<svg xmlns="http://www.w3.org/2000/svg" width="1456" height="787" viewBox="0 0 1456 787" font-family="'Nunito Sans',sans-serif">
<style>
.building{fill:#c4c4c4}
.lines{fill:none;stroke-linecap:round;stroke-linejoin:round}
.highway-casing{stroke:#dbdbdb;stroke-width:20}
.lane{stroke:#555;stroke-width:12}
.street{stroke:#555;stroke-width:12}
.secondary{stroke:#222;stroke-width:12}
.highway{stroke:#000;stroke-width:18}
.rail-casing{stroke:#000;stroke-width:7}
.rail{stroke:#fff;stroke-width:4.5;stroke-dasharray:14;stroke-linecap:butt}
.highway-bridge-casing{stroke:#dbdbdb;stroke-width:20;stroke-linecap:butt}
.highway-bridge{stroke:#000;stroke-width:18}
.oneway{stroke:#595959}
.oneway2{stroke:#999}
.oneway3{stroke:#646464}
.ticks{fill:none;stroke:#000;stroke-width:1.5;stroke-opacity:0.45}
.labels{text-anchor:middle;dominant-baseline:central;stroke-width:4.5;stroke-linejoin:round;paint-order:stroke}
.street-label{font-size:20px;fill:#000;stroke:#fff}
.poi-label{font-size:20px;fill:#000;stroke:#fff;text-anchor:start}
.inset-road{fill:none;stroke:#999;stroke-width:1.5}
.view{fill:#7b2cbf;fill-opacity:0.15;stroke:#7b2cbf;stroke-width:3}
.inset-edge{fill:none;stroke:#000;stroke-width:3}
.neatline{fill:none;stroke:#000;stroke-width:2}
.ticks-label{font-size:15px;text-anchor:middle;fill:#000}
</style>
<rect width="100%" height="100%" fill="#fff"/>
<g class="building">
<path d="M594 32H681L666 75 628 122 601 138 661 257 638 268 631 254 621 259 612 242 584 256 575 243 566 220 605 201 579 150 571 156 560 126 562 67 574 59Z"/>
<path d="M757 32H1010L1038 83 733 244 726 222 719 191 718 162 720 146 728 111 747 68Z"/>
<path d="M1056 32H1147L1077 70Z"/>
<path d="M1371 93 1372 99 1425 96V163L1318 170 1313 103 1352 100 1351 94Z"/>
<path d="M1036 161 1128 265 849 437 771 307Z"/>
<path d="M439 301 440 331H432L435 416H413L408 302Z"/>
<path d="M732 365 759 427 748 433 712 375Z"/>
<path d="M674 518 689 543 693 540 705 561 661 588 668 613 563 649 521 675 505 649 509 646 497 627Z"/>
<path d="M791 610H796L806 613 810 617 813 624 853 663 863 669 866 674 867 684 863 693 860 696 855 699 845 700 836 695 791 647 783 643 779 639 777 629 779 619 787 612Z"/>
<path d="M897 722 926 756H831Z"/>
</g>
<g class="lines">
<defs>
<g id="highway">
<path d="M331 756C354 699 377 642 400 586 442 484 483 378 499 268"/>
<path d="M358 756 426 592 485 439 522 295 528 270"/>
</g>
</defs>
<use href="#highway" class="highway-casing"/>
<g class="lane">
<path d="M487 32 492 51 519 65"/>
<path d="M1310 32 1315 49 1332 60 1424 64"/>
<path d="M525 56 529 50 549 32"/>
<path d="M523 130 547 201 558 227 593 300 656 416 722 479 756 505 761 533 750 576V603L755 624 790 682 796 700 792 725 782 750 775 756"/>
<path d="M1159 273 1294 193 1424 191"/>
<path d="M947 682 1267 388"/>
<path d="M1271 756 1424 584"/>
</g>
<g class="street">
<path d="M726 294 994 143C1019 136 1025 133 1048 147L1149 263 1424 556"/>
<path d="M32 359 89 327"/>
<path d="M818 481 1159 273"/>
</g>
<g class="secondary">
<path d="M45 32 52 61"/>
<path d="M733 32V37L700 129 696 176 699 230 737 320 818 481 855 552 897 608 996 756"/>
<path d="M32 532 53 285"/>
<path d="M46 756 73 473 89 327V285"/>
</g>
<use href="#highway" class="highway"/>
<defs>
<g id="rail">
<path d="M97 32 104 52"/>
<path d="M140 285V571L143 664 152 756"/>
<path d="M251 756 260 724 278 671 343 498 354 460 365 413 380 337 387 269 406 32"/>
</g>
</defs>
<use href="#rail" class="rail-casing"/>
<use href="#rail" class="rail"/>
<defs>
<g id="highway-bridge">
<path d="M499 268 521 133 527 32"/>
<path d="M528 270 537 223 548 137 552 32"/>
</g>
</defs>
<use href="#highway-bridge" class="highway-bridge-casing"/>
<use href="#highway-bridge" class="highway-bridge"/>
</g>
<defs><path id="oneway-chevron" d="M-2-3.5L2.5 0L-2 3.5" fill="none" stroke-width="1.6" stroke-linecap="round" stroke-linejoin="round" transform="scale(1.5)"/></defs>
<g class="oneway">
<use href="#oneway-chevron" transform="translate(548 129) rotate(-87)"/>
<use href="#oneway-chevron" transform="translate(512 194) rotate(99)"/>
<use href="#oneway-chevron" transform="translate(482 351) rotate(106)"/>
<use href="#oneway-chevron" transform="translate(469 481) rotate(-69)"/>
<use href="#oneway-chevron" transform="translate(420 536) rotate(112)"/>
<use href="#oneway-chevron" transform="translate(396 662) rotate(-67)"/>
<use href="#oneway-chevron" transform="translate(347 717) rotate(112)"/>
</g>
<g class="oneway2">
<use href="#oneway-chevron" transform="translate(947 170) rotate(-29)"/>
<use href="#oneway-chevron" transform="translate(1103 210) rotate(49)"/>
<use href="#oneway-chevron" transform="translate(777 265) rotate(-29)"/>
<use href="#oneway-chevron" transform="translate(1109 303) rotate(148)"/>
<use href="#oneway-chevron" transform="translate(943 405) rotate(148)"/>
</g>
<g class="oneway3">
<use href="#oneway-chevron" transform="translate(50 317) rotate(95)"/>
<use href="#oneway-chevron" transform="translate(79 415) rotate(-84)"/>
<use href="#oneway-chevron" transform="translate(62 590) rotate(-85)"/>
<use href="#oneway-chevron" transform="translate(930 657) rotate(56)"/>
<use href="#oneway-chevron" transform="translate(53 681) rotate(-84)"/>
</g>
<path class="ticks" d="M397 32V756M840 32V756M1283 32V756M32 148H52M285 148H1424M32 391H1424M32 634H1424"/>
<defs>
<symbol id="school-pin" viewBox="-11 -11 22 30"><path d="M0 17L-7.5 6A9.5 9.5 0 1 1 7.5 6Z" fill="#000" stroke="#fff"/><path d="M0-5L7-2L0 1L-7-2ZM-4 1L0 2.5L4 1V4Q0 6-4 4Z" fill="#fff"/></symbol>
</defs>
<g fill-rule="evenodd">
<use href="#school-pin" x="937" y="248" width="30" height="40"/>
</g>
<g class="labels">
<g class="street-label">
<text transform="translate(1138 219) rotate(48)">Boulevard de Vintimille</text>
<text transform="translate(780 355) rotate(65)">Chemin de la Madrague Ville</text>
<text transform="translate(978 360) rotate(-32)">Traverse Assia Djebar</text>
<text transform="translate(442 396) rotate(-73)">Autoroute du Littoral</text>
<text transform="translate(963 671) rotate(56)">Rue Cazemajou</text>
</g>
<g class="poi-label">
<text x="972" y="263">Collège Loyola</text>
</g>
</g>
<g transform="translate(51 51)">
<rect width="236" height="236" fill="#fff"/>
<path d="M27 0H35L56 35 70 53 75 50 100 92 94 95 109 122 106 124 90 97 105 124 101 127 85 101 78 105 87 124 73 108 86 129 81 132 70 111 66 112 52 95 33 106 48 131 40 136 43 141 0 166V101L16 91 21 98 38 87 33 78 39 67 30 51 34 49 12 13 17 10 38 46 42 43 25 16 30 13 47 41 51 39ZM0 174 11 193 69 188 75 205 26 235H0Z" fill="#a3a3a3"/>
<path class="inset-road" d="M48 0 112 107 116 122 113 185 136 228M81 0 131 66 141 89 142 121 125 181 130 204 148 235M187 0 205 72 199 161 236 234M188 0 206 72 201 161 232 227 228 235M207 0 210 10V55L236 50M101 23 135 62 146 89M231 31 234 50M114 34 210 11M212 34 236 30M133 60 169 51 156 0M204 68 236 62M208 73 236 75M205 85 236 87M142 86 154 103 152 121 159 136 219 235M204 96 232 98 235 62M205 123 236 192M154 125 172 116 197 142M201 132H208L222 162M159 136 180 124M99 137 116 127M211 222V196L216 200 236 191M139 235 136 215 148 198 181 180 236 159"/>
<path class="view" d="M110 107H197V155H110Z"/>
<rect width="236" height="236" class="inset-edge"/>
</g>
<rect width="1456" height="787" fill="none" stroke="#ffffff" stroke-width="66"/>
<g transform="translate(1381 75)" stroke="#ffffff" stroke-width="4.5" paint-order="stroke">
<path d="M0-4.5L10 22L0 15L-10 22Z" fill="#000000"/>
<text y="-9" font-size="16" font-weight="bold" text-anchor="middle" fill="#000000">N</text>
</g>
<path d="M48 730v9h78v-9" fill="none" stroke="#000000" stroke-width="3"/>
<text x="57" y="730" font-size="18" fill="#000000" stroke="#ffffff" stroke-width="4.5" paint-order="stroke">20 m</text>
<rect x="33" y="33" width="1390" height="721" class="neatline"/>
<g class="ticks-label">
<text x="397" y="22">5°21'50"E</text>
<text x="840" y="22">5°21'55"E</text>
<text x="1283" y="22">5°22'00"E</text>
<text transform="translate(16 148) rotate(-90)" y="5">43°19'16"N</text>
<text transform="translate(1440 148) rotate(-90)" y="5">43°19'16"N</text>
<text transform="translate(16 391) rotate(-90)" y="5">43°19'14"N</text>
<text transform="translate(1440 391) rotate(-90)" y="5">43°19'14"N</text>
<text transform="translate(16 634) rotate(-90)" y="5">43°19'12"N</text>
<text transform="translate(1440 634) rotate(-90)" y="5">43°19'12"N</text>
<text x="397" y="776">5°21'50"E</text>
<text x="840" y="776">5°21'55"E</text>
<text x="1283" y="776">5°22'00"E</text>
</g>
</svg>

_Exercise prompt_
Filter the data above by the word "road" and copy every line that matches.

_Worked solution_
.inset-road{fill:none;stroke:#999;stroke-width:1.5}
<path class="inset-road" d="M48 0 112 107 116 122 113 185 136 228M81 0 131 66 141 89 142 121 125 181 130 204 148 235M187 0 205 72 199 161 236 234M188 0 206 72 201 161 232 227 228 235M207 0 210 10V55L236 50M101 23 135 62 146 89M231 31 234 50M114 34 210 11M212 34 236 30M133 60 169 51 156 0M204 68 236 62M208 73 236 75M205 85 236 87M142 86 154 103 152 121 159 136 219 235M204 96 232 98 235 62M205 123 236 192M154 125 172 116 197 142M201 132H208L222 162M159 136 180 124M99 137 116 127M211 222V196L216 200 236 191M139 235 136 215 148 198 181 180 236 159"/>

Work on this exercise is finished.